• [Activity]: Copy the items word for word, starting at the first line and ending with the line that contains "Smart TV, smartphone, tablet, laptop, or", including that line.
□ □ □ □ □ □ □
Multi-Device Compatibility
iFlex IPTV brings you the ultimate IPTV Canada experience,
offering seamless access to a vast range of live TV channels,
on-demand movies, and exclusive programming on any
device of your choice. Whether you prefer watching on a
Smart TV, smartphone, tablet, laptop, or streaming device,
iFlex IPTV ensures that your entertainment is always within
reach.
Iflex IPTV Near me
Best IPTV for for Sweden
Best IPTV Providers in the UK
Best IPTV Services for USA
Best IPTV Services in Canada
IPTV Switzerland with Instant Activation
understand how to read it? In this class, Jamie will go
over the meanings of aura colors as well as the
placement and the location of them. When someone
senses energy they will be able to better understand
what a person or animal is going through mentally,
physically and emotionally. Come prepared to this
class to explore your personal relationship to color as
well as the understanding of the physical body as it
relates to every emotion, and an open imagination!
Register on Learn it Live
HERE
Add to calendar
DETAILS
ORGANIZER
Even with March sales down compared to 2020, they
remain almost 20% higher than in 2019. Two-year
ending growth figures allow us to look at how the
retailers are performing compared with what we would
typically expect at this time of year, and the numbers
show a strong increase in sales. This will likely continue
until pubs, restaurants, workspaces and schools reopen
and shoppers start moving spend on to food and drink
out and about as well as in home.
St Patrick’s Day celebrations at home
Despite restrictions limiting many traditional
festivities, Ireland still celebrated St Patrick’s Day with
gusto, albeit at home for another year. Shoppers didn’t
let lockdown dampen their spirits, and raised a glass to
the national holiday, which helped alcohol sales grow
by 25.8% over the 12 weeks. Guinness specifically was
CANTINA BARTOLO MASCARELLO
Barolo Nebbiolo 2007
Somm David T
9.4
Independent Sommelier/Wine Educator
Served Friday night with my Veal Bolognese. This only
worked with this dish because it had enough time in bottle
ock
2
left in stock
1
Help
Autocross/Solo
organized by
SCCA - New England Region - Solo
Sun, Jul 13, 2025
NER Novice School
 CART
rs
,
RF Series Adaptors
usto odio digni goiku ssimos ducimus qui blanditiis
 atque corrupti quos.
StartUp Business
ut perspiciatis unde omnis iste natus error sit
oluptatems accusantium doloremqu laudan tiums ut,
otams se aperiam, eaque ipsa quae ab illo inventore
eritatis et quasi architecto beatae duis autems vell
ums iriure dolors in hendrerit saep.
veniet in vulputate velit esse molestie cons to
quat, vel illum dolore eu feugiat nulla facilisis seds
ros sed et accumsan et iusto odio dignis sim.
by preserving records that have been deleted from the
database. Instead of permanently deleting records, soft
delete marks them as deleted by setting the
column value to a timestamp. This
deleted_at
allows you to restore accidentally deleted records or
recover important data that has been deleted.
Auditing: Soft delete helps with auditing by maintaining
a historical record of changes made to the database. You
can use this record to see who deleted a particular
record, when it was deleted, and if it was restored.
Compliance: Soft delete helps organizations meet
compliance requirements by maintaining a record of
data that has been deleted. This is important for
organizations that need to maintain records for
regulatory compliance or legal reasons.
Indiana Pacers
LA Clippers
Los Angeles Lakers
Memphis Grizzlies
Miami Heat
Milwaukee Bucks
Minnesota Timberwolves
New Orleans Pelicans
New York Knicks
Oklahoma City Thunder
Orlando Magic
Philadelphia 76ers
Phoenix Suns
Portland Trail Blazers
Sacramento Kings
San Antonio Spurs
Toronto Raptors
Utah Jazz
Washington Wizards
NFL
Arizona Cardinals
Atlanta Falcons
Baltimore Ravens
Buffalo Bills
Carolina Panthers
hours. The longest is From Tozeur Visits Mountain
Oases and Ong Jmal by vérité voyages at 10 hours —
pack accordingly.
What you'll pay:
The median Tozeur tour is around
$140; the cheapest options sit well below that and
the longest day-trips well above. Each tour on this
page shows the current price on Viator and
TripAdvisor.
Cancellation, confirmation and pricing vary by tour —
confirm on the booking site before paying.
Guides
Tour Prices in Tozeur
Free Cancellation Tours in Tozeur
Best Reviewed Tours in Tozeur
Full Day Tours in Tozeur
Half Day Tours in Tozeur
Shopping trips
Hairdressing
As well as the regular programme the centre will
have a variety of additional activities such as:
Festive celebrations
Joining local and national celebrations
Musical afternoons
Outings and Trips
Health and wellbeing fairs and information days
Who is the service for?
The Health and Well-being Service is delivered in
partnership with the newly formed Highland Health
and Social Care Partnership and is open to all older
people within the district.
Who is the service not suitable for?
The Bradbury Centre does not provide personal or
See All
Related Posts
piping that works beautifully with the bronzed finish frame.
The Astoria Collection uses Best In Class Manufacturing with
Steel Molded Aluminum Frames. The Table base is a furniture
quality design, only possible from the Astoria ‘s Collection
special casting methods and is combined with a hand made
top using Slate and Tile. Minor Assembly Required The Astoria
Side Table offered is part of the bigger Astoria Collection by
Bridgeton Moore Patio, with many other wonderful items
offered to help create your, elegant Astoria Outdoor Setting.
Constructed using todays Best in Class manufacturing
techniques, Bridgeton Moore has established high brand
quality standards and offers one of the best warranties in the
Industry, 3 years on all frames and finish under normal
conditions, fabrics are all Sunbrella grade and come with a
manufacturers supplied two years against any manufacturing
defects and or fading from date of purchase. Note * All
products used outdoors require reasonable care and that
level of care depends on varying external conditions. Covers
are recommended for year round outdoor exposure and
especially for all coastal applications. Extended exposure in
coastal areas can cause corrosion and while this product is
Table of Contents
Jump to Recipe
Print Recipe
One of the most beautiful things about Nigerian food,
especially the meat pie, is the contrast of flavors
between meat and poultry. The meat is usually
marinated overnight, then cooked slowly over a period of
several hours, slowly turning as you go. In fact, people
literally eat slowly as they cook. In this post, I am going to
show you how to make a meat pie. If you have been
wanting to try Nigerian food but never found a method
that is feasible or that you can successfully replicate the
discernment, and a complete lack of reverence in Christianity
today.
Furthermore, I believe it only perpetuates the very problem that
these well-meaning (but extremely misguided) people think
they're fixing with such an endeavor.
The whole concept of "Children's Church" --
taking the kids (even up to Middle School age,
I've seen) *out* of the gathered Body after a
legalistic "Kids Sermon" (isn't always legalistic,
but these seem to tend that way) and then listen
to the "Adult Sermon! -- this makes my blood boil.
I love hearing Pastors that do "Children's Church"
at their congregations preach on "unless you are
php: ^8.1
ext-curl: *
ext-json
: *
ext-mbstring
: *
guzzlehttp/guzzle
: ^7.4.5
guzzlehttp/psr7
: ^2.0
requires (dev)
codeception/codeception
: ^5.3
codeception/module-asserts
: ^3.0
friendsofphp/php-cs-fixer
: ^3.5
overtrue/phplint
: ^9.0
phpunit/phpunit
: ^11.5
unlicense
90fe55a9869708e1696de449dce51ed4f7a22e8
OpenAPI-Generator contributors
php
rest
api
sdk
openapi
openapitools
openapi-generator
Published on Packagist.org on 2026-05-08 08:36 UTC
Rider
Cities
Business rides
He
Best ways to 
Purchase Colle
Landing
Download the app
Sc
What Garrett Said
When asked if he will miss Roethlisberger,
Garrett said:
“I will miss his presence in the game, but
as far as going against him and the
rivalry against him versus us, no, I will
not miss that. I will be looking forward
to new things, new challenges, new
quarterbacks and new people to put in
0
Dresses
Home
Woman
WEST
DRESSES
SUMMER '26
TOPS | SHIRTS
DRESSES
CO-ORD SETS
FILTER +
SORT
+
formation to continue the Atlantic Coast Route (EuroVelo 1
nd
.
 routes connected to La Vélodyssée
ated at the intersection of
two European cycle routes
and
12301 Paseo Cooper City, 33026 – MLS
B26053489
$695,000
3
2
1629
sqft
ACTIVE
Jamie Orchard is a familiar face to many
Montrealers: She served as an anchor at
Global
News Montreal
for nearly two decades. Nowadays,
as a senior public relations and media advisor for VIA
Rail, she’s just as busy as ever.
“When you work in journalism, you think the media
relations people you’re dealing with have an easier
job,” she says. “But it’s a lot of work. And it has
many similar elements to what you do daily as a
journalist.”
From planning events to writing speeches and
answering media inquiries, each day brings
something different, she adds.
□ □ □ □ □ □ □
• [Written response]:
Multi-Device Compatibility
iFlex IPTV brings you the ultimate IPTV Canada experience,
offering seamless access to a vast range of live TV channels,
on-demand movies, and exclusive programming on any
device of your choice. Whether you prefer watching on a
Smart TV, smartphone, tablet, laptop, or streaming device,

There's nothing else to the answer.